In Australia’s insurance and finance sectors, good governance isn’t optional — it’s fundamental. One of the key frameworks underpinning this responsibility is Prudential Standard GPS 520 Fit and Proper, a standard issued by the Australian Prudential Regulation Authority (APRA).
GPS 520 requires that individuals holding positions of responsibility in an insurance company or related financial institution be assessed as “fit and proper.” But what does that actually mean — and how do you make sure your organisation is compliant?
Who is a “Responsible person”?
Under GPS 520, a responsible person is anyone with key management influence in an insurer or financial organisation. This includes:
- Directors
- Senior managers
- Appointed auditors
- Actuaries or risk managers
- Any other person APRA deems to have a material impact on governance or operations
It’s up to the organisation to determine whether each responsible person meets the “fit and proper” criteria. The assessment goes beyond qualifications — it looks at qualities such as competence, diligence, honesty, integrity, and judgement. If you’re not sure who the responsible persons are in your organisation, APRA’s Fit and Proper Guidance explains this clearly.

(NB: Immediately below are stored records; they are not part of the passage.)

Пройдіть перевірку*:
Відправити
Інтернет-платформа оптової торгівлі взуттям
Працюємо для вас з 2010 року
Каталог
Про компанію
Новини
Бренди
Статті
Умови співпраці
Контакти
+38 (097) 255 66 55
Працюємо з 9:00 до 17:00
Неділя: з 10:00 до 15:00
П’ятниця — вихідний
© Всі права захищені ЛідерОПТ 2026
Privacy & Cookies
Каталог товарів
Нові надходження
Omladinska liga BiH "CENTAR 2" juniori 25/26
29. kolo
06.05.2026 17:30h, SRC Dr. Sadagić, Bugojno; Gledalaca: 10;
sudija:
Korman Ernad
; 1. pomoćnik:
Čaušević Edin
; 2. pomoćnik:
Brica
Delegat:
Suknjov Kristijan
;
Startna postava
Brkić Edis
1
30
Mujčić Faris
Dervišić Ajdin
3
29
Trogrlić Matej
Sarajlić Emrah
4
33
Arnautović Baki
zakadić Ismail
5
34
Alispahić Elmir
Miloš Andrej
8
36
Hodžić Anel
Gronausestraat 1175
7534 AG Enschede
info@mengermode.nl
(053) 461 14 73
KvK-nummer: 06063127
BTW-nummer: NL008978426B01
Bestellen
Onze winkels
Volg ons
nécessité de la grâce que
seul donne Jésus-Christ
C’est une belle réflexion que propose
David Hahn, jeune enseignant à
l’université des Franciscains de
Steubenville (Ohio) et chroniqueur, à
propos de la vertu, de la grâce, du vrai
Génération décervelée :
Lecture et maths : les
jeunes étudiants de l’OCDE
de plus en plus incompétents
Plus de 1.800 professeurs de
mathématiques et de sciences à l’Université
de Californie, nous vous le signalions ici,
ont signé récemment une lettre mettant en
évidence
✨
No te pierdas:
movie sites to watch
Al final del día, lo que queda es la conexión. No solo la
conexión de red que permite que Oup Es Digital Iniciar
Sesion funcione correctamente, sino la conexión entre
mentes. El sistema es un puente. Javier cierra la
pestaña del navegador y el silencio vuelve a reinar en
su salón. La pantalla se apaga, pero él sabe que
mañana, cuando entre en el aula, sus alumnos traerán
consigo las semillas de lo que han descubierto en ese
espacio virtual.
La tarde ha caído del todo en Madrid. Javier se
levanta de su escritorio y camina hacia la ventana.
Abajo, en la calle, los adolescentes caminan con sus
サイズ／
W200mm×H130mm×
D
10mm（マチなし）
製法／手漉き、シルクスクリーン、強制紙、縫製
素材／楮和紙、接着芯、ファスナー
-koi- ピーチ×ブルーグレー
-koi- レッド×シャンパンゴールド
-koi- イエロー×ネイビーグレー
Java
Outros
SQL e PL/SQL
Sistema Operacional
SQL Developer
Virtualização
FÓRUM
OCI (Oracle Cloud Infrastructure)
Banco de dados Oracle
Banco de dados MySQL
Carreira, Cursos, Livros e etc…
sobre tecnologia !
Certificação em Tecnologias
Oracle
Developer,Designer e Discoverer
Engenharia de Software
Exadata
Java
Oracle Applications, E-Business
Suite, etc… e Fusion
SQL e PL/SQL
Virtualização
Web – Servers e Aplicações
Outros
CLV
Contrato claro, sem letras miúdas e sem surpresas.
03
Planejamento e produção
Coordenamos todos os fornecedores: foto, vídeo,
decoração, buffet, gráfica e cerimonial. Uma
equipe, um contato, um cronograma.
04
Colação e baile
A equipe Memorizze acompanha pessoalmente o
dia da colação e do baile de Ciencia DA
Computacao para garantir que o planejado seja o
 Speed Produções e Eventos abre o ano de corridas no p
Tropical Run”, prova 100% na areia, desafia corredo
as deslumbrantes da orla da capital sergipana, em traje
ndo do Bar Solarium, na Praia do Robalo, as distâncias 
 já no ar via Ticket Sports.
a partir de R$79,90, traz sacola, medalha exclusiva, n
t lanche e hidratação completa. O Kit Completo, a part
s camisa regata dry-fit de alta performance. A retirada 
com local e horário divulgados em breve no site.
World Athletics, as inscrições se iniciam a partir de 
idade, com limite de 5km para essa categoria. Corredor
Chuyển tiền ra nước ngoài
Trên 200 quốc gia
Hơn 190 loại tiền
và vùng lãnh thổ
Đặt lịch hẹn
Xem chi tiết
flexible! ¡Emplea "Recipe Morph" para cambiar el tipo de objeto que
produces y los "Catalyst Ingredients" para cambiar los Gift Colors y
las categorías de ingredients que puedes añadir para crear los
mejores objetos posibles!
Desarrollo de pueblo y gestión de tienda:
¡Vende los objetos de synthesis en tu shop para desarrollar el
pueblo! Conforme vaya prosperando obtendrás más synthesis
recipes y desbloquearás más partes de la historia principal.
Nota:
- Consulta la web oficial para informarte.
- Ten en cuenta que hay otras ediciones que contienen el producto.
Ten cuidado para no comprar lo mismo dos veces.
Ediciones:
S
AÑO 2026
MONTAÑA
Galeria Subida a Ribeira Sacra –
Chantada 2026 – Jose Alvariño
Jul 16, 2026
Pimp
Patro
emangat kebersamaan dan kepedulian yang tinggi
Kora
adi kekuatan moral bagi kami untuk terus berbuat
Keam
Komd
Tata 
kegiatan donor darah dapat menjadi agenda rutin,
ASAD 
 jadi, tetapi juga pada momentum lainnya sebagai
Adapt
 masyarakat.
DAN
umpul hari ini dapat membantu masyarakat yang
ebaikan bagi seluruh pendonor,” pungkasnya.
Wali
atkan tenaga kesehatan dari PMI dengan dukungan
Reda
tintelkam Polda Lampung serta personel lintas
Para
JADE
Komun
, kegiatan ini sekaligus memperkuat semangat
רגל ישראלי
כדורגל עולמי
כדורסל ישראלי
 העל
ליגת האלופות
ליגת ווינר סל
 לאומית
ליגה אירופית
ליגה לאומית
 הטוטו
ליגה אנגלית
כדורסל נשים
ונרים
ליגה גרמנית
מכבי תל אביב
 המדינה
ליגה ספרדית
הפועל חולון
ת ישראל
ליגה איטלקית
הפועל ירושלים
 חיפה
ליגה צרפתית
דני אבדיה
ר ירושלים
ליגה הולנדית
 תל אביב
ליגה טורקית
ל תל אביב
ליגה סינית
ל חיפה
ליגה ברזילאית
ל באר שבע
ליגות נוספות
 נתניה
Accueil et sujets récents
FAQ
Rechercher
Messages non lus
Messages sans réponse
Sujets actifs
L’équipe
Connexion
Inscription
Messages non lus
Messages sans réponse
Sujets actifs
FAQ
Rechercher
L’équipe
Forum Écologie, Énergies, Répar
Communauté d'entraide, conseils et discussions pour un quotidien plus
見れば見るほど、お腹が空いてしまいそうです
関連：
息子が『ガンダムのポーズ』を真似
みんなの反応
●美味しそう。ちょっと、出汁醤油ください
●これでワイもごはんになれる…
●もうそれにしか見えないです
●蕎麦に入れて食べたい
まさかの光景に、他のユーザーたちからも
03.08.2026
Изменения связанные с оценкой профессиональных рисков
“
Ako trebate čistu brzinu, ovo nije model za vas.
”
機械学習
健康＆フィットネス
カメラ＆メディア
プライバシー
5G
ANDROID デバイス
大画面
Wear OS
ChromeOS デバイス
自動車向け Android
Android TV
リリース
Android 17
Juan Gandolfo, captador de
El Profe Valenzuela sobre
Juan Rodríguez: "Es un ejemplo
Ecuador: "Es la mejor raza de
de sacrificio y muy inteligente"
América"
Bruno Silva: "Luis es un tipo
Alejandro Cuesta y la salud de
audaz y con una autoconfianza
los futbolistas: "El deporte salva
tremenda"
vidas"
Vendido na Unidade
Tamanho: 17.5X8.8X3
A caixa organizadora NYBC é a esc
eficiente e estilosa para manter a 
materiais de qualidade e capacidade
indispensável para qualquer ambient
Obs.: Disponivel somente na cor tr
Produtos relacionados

Why fit and proper compliance matters
At a minimum, your policy should:
- Outline the criteria used to assess responsible persons
- Set out the process for conducting checks and assessments
- Include whistleblower protections to ensure staff can report concerns without fear of retaliation
- Define the process for dealing with adverse findings
Encouraging employees to raise integrity or conduct concerns promotes transparency and accountability. For reference, see ASIC’s Whistleblower Protections.
The Broader Context: “Fit and Proper” beyond insurance and finance
The idea of a “fit and proper person” isn’t unique to the insurance or finance industries — it’s a cornerstone of integrity across many regulated professions.
Sectors that apply similar standards include:
- Aviation (for pilots and air traffic controllers)
- Education (for teachers and childcare workers)
- Healthcare (for doctors and nurses)
- Transport and security industries
- Financial services and credit licensing
Typically, assessments focus on three broad elements:
- Honesty and integrity — including criminal history or misconduct checks
- Competence and capability — assessing knowledge, skills, and experience
- Financial soundness — ensuring individuals are not bankrupt or disqualified from holding directorships
For more examples, see the Australian Government’s Fit and Proper Person Requirements.
HR and Governance responsibilities
In most insurance and finance organisations, the Human Resources Manager or a designated compliance officer oversees the Fit and Proper process. This includes collecting and maintaining documentation such as:
- National police check
- Bankruptcy check
- Disqualified persons register check
- Fit and Proper declaration
- Directors’ eligibility declaration
Each record should include basic details (name, date of birth, position, assessment outcome) and evidence that the person was reviewed under GPS 520 criteria. Having an auditable trail isn’t just good practice — it’s what APRA expects when conducting a prudential review.
Building a culture of compliance in finance and insurance
Complying with GPS 520 isn’t a “once-a-year” exercise. It should be embedded into your organisation’s governance culture. Regular training and refreshers help keep compliance front of mind. A good Fit and Proper framework isn’t only about avoiding penalties — it’s about ensuring that the people steering your financial or insurance organisation are worthy of the trust placed in them.